A basic outline of this thread is:
  • What Parts are required/already a part of the EFI system
  • Getting it all together
  • Getting it to run correctly
  • Making power
Parts List

To make an EFI system work, you need to have all the parts. Most of these are stock with your Honda.
  • ECU
  • Fuel System
  • Ignition system
  • Map sensor/MAF sensor
  • O2/Lambda Sensor
  • Throttle Position Sensor

ECU - The brain of the electronic fuel injection system. The ECU gathers information from various sensorsabout what is happening. With this info gathered, the ECU will calculate output values to other sensors such as fuel duration, ignition timing, idel speed, and so forth.

Fuel System - Without fuel, the engine will never run. A Complete system includes the fuel tank/cell, pump, filter(s), injectors, pressure regulator, and lines to get it there.

Ignition system - Without a spark, the fuel won't combust and make power. From the distributor and all the parts in it such as the coil, ICM, Ignitor, and so forth,to the actual plugs and wires, a complete ignition system is an integral part of a complete EFI system.

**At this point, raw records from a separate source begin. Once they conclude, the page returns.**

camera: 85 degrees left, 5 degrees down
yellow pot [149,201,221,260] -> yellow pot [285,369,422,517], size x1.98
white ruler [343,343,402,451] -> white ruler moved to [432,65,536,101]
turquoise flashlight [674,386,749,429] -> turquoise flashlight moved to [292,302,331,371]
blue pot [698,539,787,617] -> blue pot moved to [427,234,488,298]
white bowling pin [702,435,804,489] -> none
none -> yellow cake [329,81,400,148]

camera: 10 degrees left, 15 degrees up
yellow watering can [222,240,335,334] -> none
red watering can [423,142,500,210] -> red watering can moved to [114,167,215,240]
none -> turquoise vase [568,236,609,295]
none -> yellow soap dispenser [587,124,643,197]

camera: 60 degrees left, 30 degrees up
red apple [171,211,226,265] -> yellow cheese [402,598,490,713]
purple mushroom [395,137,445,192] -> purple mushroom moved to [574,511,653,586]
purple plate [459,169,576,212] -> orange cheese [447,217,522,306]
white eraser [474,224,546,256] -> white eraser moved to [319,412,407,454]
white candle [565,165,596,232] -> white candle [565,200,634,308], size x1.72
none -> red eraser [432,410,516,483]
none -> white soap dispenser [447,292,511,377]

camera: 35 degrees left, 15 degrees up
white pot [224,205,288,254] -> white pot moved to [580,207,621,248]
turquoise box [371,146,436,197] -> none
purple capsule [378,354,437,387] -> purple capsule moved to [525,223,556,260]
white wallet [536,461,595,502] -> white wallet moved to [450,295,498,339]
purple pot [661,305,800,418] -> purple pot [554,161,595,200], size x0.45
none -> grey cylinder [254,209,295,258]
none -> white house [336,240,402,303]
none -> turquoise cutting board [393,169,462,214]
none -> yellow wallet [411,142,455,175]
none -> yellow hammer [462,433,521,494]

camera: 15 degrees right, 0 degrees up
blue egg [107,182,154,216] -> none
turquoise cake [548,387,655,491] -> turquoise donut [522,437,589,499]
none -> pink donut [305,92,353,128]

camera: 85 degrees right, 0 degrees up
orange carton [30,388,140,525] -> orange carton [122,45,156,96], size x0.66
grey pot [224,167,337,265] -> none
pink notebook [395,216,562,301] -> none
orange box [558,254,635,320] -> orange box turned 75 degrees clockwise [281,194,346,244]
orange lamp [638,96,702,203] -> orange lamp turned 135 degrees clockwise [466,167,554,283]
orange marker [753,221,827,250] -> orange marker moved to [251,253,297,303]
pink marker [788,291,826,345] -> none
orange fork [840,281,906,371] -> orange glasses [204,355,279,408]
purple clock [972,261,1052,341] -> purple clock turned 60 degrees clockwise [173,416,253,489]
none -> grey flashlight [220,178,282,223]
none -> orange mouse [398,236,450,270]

MAP/MAF sensors - All Honda's to the best of my knowledge use a MAP, or Manifold Absolute Pressure sensor as opposed to the MAF, or Mass Air Flow sensor.
MAP detect pressure in the manifold and returns a voltage reading back to the ecu telling it how much air is coming in, what kind of vacuum/boost it is in, and how much load it is seeing. It's an amazing little thing. All the fuel and ignition maps are based off this one sensor's reading more than anything else. It tells the ecu what table to use. I will explain this in more detail later. For the sake of information, the MAF sensors act similarly, but instead of measuring pressure, they measure volume. The volume of air coming in is then translated to the ecu by voltage, just like the MAP.

O2/Lambda Sensor - The O2 sensor is used by the ECU to monitor the air/fuel ratio of the engine providing tighter control of engine emissions and improving fuel consumption. From a tuning point of view, it becomes an integral tool.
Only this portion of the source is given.